New Cardiac Unit Treats Critically Ill Infants

The first-of-its-kind facility is a much-needed advancement for babies with congenital heart disease.

An infant patient on a small gurney in a hospital room
An infant patient on a small gurney in a hospital room

Infants with congenital heart defects often require open-heart surgery. These patients, primarily premature newborns, need not only expert surgeons able to operate on such tiny patients, but also specialized equipment and a team prepared to handle these intricate and complex challenges.

To meet these critical needs, NewYork-Presbyterian Morgan Stanley Children’s Hospital on September 27 opened an infant cardiac unit to serve some of its youngest and most vulnerable patients. The hospital performs up to 750 pediatric and congenital heart defect surgeries, including 130 neonatal cardiac surgeries, each year. The 17-bed Vivian and Seymour Milstein Family Infant Cardiac Unit will build on that by providing advanced cardiac care for infants up to 3 months old.

Portrait of Dr. Emile Bacha

Dr. Emile Bacha

“Not only do we have outstanding surgeons who can perform complicated open-heart surgeries on a 3-pound baby, but we have a comprehensive multidisciplinary team who are all experts in neonatal care,” says Dr. Emile Bacha, director of pediatric cardiac surgery at Morgan Stanley Children’s Hospital and NewYork-Presbyterian/Weill Cornell Medical Center, and chief of the division of cardiac, thoracic, and vascular surgery at NewYork-Presbyterian/Columbia University Irving Medical Center. “We’re the only ones in the nation to have a unit that’s dedicated to such complex infant cardiac care.”

From the beds to the medical and surgical equipment, everything is designed for the smallest of patients. This includes specialized machines and assist devices that replace the function of the heart and lungs, such as the Berlin Heart and the ECMO (extracorporeal membrane oxygenation) machine, and 3-D printing to help guide surgery. Five private rooms can accommodate overnight stays by parents. The unit’s construction was made possible by a $5 million gift in dedication to Vivian and Seymour Milstein by their grandchildren, including Joshua, Toby, and Laurence.

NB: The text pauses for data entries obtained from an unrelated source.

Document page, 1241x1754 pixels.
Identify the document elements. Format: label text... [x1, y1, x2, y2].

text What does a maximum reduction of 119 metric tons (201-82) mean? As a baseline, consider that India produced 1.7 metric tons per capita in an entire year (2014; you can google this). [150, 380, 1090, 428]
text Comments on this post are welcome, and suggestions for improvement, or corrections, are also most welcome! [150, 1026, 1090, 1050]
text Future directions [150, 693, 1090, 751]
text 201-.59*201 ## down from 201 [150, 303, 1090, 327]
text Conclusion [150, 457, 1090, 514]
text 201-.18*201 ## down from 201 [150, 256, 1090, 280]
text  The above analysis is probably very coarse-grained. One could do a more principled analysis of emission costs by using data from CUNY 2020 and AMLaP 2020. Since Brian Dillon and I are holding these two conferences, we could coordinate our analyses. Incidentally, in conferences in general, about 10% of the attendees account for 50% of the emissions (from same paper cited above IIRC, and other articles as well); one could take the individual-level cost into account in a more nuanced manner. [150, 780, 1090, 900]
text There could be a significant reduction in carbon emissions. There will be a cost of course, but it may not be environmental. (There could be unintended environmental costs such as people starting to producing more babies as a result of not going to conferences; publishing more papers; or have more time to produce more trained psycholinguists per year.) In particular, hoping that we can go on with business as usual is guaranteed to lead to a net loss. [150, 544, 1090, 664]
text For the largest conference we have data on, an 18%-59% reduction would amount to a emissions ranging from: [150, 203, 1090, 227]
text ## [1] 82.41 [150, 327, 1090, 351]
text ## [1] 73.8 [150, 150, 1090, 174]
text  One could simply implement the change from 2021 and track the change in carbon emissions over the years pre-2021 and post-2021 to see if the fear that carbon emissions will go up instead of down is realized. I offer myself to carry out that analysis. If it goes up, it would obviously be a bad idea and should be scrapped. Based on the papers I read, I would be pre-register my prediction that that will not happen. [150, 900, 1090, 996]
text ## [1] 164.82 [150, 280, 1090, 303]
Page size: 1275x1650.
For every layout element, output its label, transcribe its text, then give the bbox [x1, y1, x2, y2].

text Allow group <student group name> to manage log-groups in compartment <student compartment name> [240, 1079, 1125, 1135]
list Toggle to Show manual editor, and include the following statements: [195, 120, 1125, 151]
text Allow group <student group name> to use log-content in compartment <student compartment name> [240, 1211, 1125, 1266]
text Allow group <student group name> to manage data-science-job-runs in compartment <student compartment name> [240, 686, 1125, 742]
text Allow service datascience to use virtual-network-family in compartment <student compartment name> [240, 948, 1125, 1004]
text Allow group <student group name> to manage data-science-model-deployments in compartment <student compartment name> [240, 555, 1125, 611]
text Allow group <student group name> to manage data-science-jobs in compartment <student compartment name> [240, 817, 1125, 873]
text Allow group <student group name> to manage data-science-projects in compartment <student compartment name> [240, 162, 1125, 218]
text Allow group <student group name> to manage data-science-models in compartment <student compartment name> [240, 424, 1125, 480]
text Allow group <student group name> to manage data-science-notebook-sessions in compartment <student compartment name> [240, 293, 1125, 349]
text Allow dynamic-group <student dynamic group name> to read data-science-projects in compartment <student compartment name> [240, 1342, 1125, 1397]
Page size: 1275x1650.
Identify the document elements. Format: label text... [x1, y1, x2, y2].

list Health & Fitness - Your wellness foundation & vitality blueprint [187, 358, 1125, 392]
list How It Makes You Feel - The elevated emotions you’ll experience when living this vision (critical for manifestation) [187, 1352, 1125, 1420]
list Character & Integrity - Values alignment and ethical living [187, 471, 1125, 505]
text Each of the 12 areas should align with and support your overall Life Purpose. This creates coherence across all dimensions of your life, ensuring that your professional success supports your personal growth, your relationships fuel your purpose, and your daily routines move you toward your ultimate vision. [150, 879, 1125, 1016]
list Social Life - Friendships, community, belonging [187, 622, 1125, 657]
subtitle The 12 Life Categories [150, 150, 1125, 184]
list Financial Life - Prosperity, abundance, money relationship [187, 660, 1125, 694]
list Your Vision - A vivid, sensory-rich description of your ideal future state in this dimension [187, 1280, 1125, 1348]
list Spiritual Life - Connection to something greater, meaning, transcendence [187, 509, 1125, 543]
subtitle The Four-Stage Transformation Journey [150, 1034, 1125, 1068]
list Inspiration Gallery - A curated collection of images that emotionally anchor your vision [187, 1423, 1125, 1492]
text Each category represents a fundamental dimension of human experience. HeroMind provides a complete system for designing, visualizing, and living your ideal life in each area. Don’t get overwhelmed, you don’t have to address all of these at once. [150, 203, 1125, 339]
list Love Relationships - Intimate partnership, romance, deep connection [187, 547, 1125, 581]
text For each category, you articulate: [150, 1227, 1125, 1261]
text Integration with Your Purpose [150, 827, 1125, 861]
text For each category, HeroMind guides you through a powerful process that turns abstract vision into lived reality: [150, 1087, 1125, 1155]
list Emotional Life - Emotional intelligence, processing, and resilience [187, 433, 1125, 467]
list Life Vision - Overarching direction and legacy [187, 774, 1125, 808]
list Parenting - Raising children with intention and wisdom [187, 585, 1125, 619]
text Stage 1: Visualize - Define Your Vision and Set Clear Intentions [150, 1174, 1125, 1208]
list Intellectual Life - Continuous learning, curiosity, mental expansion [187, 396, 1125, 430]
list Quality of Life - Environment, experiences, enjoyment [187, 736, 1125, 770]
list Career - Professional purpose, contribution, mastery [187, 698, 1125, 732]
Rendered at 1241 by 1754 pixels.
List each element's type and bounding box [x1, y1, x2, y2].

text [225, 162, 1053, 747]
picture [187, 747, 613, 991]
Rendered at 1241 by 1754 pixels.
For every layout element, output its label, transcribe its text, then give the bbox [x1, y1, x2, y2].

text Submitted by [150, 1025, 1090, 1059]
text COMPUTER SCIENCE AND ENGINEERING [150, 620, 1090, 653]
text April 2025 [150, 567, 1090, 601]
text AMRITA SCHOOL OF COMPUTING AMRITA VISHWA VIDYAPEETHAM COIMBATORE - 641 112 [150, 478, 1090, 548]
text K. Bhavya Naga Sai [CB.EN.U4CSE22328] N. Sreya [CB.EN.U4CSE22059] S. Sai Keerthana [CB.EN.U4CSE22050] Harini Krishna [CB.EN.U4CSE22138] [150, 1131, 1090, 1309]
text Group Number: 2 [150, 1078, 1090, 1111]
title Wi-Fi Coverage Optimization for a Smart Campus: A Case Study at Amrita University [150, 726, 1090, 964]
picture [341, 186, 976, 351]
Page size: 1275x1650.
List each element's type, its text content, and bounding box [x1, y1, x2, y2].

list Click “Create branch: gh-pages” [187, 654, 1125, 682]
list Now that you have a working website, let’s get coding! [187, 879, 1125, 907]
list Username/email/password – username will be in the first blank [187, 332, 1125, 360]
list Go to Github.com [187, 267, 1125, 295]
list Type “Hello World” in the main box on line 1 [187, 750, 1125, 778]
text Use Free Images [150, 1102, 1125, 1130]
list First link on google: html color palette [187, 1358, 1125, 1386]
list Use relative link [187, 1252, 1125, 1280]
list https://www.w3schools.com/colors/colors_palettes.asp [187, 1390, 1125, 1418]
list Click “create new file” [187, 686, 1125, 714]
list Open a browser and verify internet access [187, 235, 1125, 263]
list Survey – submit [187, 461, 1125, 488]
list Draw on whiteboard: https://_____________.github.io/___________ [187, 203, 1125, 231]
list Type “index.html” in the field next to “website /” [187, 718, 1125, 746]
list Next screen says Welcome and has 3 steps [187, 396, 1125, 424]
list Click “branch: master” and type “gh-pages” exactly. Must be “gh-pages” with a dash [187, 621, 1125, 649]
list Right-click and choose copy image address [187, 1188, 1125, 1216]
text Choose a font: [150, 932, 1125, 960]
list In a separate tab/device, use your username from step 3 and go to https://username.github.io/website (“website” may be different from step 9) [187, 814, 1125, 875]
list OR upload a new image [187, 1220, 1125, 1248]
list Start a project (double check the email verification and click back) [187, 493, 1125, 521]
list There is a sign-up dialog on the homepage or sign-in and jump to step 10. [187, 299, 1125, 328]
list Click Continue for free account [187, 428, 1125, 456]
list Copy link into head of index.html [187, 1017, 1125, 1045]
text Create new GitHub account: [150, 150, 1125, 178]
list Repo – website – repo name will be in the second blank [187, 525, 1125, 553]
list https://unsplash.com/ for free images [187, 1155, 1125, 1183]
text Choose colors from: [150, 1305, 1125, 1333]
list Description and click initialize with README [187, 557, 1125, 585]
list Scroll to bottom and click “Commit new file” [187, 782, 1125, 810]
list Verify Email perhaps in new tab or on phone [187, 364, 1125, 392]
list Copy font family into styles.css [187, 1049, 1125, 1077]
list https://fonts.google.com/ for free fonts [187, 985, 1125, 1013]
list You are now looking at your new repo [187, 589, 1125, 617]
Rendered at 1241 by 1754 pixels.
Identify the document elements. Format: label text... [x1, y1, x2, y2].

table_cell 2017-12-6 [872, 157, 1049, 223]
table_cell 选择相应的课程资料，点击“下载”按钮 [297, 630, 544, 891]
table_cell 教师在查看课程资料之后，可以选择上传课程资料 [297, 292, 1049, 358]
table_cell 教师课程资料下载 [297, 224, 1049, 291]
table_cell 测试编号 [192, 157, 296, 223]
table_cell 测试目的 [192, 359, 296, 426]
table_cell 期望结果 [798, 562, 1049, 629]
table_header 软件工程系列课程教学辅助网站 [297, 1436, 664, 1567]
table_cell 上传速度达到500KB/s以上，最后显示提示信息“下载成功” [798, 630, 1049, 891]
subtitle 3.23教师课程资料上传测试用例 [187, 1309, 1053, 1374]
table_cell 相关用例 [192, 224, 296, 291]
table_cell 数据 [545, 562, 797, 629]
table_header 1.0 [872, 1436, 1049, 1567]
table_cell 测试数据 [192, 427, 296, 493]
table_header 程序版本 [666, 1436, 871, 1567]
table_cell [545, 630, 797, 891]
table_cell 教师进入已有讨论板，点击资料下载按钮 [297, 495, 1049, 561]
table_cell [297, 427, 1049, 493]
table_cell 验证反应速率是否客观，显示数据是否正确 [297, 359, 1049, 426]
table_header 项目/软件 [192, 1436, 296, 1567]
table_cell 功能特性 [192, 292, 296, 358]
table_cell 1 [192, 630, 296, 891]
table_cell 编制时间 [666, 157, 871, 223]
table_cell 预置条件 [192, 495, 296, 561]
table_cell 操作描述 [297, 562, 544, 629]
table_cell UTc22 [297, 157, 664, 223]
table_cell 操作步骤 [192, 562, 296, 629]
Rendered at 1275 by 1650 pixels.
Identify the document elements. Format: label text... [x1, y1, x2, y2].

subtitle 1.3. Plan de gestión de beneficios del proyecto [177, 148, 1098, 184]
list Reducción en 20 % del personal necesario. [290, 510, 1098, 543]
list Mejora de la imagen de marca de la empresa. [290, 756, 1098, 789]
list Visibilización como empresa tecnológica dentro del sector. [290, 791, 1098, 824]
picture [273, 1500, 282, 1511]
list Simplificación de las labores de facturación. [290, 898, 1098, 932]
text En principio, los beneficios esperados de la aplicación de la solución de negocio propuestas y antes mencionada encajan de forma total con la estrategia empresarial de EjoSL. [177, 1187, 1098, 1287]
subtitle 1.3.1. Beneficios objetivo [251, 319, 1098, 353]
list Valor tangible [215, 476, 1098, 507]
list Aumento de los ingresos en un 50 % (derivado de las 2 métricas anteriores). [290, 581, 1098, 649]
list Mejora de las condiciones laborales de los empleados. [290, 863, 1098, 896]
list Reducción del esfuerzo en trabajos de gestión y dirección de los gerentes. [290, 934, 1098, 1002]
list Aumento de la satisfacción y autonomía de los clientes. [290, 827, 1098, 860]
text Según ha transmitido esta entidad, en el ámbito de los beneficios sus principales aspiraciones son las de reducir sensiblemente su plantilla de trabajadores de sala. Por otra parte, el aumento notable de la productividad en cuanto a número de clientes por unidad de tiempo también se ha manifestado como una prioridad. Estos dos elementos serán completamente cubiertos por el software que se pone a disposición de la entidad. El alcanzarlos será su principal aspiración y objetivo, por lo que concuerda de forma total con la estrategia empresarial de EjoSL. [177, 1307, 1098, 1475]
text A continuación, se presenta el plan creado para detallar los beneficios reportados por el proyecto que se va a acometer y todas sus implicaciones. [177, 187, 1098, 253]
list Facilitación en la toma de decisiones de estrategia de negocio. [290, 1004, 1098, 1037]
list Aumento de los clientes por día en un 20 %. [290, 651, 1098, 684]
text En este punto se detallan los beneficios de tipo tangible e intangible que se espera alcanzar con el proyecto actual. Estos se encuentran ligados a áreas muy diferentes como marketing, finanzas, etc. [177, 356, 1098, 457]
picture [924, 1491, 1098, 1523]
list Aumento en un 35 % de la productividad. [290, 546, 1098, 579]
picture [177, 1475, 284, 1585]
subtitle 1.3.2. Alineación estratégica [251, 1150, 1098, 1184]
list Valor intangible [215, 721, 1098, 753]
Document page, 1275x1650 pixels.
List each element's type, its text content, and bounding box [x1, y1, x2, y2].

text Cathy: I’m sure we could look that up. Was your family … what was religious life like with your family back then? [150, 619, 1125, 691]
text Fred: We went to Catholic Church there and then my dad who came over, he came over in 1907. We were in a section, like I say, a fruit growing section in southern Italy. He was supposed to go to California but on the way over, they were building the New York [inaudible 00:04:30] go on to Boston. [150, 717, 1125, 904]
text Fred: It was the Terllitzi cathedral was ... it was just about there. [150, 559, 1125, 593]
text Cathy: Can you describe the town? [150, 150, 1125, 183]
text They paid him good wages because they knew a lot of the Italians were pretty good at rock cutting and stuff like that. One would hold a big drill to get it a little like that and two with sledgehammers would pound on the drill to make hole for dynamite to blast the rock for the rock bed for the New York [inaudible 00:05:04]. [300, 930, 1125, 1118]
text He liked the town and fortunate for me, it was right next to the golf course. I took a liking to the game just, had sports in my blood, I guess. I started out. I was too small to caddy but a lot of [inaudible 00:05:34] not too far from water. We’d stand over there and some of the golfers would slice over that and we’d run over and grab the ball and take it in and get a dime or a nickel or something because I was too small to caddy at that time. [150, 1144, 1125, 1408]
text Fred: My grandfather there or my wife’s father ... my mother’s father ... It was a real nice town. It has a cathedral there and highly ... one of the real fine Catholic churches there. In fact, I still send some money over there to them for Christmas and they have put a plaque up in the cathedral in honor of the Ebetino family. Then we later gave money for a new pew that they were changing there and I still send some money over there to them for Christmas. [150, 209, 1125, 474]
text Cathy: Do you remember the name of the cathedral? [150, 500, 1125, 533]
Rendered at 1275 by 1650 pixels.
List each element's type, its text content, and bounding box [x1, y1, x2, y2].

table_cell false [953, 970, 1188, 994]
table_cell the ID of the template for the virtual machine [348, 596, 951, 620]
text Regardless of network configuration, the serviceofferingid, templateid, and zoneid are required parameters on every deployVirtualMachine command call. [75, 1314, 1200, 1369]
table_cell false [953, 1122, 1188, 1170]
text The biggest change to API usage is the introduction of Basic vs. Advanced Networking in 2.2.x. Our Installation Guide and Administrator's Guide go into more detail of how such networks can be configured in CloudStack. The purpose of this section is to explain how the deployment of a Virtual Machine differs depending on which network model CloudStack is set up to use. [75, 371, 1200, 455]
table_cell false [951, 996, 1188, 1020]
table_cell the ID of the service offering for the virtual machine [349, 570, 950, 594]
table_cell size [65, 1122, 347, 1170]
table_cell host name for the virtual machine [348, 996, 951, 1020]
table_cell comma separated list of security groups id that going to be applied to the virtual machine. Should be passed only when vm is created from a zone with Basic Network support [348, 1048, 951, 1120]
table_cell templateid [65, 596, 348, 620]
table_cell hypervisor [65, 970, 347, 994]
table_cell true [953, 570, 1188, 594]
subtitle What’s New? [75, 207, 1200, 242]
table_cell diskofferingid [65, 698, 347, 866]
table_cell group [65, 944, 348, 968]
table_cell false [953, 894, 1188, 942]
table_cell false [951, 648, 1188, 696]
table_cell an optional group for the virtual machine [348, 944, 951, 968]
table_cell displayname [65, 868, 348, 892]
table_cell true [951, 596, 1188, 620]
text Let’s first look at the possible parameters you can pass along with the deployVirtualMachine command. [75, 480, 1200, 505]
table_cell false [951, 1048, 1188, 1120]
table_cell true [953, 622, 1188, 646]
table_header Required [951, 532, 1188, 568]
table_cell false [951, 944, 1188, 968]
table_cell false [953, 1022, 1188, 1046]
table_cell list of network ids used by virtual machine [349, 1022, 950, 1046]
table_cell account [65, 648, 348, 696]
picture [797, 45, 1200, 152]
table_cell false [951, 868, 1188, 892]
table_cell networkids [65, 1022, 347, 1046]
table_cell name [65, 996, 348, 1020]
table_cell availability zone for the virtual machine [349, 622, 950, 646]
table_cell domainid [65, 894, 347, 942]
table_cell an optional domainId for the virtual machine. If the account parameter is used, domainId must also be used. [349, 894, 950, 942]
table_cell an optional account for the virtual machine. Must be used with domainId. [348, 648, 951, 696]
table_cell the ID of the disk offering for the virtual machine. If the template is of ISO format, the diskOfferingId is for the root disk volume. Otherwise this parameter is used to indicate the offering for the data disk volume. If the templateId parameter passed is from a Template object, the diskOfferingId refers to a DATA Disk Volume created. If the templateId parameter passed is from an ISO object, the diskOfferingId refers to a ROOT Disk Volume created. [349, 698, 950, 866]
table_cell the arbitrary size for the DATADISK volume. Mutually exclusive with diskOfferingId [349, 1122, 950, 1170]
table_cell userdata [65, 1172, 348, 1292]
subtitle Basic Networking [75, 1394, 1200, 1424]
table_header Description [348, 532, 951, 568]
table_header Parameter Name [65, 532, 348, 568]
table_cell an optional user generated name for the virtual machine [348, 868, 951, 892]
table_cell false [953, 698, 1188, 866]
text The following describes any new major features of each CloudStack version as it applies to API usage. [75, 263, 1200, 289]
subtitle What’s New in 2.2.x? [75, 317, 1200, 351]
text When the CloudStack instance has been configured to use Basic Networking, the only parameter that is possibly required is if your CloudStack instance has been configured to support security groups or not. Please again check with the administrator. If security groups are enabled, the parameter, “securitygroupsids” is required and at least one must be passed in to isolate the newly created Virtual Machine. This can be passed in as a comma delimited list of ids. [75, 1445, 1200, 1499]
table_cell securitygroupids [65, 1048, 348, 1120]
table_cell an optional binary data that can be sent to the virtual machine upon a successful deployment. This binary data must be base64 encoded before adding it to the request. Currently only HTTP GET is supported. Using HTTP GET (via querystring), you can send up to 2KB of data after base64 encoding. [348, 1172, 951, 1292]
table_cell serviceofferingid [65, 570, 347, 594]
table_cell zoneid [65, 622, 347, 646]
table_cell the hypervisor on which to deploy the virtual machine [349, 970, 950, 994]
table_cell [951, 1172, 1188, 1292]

“We needed a separate unit that could deliver an advanced, multidisciplinary approach to providing specialized neonatal cardiac intensive care,” says Dr. Ganga Krishnamurthy, medical director of the infant cardiac unit and the Garrett Isaac Neubauer Associate Professor of Pediatrics at Columbia University Medical Center.

Of the more than 1,100 critically ill infants cared for every year at NewYork-Presbyterian Morgan Stanley Children’s Hospital, about 30 percent are highly complex cases — infants with extreme prematurity, respiratory failures, very low birth weight, congenital heart disease, or other congenital abnormalities that may require surgery.

The infant cardiac unit is already attracting attention. Prestigious hospital cardiac units from across the country, and the world, have asked to tour the facility.

“Our main goal is to continue to improve patient outcomes, and we’ll be able to do that with this unit,” says Dr. Bacha. “If someone comes and decides to ‘copy’ it, that’s a good thing.”